*** Opening of Excerpt provided ***

In 1513 the Kaqchikel suffered from a plague of locusts.[8] The following year, in 1514, Iximche was severely damaged by a fire.[8] A plague, described as terrible in the Annals of the Kaqchikel, struck the city in 1519 and lasted two years, resulting in a large number of deaths.[45] This was likely to have been smallpox brought to the Americas with the Spanish.[8] After the Aztec capital Tenochtitlan fell to the Spanish onslaught in 1521, the Kaqchikel sent messengers to Hernán Cortés offering an alliance with the Spanish.[8]

On 11 August 1521, Belehe Qat and Cahi Imox were chosen as lords of the city after the deaths of Hun-Iqʼ and Lahuh-Noh, the previous kings.[46] Cahi Imox was the Ahpo Sotzʼil and Belehe Qat was the Ahpo Xahil.[47] On the eve of the Spanish Conquest, the Kaqchikel kingdom based at Iximche was still expanding into areas formerly controlled by the Kʼicheʼ and it was rapidly becoming the most powerful new kingdom in the Guatemalan Highlands.[48] It was second in importance only to the Kʼicheʼ capital at Qʼumarkaj.[10]

Spanish Conquest

Conquistador Pedro de Alvarado was initially welcomed into Iximche with open arms.

*** Close of Excerpt provided ***

**Activities:**
• A. From the Iximche passage, list every person named as a lord or king of the city.
• B. According to the Iximche passage, in what year was the city badly damaged by fire?
The rows below were taken from a different source than this passage.

*** Opening of Information supplied ***

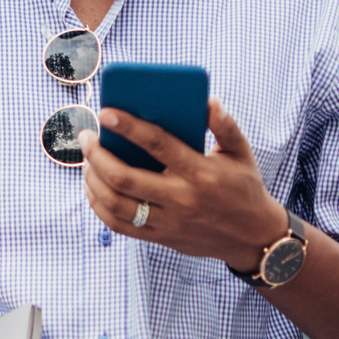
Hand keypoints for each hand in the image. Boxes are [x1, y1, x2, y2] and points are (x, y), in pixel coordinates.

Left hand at [80, 98, 288, 271]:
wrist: (253, 237)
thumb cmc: (244, 187)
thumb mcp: (241, 152)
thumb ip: (225, 124)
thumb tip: (208, 101)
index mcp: (201, 172)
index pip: (158, 145)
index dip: (128, 127)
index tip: (105, 113)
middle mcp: (182, 199)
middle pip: (125, 178)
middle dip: (97, 155)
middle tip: (86, 137)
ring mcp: (169, 222)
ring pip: (116, 204)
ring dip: (93, 181)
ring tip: (86, 161)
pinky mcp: (161, 238)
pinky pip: (120, 225)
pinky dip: (99, 206)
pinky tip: (93, 188)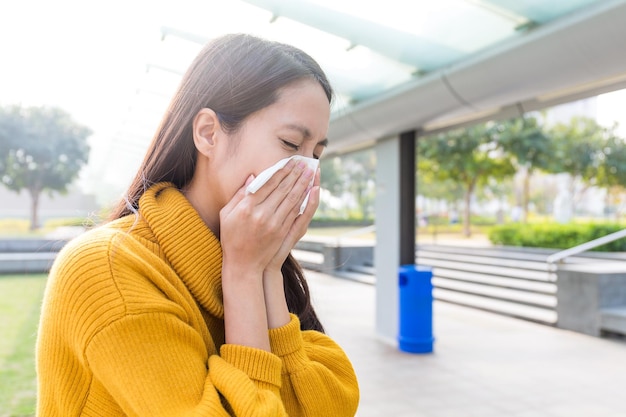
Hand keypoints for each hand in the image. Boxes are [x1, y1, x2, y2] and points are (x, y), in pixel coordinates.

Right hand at [219, 159, 315, 276]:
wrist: (243, 265)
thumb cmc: (232, 238)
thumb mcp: (226, 215)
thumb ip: (239, 195)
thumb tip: (253, 177)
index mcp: (246, 208)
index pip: (268, 184)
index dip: (280, 171)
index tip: (289, 161)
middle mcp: (262, 214)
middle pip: (283, 189)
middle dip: (295, 174)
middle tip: (304, 162)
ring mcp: (274, 224)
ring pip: (292, 199)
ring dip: (302, 183)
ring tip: (310, 172)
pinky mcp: (282, 232)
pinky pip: (295, 212)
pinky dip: (303, 199)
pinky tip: (309, 190)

*** Close of Information supplied ***

**Outputs for the tasks:**
• A. Hun-Iqʼ, Lahuh-Noh, Belehe Qat, Cahi Imox

• B. 1514